ACE Academy brings young students to ASU’s aviation program
About 20 middle- and high-school students from the Phoenix area, participants in of the Aviation Career Education (ACE) Academy, used flight simulators, learned about piston engines and even used riveters on a recent visit to the aviation program at the Ira A. Fulton Schools of Engineering at Arizona State University.
The ACE Academy is sponsored by the Archer Ragsdale Arizona Chapter of the Tuskegee Airmen, Inc., and the Organization of Black Aerospace Professionals.
The campus tour, hosted annually by ASU, was facilitated by Jim Anderson, a senior research scientist in the School for the Engineering of Matter, Transport and Energy, and a retired Southwest Airlines captain.
“We want to expose the young students to college education,” said Larry “Jet” Jackson, director of the Academy, who had a 20-year career as a fighter pilot in the U.S. Air Force and is now a captain for Southwest Airlines. Jackson and Anderson knew each in the Air Force, and regularly share their experiences with youth.
“Aviation is just the hook,” Jackson said. “Some of the students may be interested in aviation, others may not be. We want to encourage them in the STEM areas: science, technology, engineering and math.”
Earlier in the day, the students visited Southwest Airlines at Sky Harbor Airport where they saw a Boeing 737 up close, and learned job interviewing skills and airline operations. They also visited Luke Air Force Base to see the military side of aviation and military life. The ACE program culminated with Young Eagles flights provided by the Experimental Aircraft Association at Glendale Airport.
Later in the year, the students will take a flight aboard Sky Harbor’s 161st Air Refueling Wing’s KC-135 tanker aircraft to observe inflight refueling of F-16s.
During the Academy activities, students also met African-American pioneers in the field of aviation, including Lt. Col. Robert Ashby, the first black captain for Frontier Airlines and one of the Original Tuskegee Airmen.

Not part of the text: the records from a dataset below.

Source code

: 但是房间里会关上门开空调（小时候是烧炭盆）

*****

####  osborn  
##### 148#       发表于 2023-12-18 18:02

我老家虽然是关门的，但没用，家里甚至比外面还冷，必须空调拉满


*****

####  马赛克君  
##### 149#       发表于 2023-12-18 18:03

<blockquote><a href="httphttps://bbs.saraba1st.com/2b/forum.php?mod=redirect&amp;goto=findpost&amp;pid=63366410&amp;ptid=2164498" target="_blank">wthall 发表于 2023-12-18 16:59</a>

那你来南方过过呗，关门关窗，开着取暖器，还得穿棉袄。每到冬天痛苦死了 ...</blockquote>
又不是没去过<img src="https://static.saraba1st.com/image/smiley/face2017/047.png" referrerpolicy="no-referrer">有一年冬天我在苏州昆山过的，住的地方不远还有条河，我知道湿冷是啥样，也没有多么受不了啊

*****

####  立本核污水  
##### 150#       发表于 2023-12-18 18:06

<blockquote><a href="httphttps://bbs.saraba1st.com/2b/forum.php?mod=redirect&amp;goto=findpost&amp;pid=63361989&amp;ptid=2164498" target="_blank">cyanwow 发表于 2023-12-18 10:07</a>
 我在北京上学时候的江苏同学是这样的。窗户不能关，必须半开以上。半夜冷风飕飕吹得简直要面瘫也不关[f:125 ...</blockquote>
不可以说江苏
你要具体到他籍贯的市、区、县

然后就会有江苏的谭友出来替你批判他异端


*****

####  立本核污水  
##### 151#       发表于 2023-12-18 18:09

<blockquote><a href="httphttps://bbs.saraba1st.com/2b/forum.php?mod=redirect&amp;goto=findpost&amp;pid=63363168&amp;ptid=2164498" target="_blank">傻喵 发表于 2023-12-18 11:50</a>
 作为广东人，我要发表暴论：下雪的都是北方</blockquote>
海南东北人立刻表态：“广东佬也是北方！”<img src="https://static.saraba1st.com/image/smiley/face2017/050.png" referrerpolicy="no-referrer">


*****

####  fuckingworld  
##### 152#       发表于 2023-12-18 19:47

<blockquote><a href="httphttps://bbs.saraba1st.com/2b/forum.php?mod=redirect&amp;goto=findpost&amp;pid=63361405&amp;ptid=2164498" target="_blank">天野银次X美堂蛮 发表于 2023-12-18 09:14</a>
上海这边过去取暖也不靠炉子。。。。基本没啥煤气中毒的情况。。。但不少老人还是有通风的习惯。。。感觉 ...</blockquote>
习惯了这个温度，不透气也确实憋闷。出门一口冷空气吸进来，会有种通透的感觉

The Tuskegee Airmen, the first African-American pilots in the U.S. armed forces, began serving in the U.S. Army Air Corps when the military still was segregated and many states still had Jim Crow laws. Their exemplary service helped pave the way for the desegregation of the military in 1948, eventually opening the doors for minorities and women in commercial aviation many years later.
Students also met Col. Richard Toliver and Capt. William Norwood, both trailblazers. Toliver flew 231 combat missions in Southeast Asia during the Vietnam War, and was among the first pilots to fly the F-15. Norwood was a B-52 pilot in the U.S. Air Force before becoming the first black pilot hired by United Airlines, where he flew for 30 years. Ashby, Toliver and Norwood are all members of the Archer Ragsdale Arizona Chapter.
During the ASU visit, professor Jimmy Kimberly demonstrated how piston engines work and had students calculate engine power, using a formula he provided.
“For many of the students, this is the first time they’ve seen anything like this,” Jackson said. “They have no idea what’s under the hood of a car or inside a jet engine. Seeing things in a book is one thing, seeing them in a classroom or lab means a heck of a lot more.”
In a nearby lab, Anderson demonstrated how a gyroscope works, using a bicycle tire on a loop of rope. Students also used a riveting gun to put two pieces of metal together.
Nick Pagorin, 14, who will be a ninth-grader at Chaparral High School in Scottsdale in the fall, said he wants to be in naval aviation.
“I’m thinking of going to Embry-Riddle (Aeronautical University),” said Pagorin, whose father, a pilot for Omini Air International, accompanied the group to ASU.
Jonathan Nash, 13, who will be an eighth-grader at Cotton Boll Elementary School in Peoria, had never flown in a plane or seen one on the ground before participating in the Academy program.
“I want to be a safety director in the Air Force,” Nash said. “I want to travel the world. I like the science behind aviation. And I like the idea of climbing up into the sky and seeing the scenery from up there.”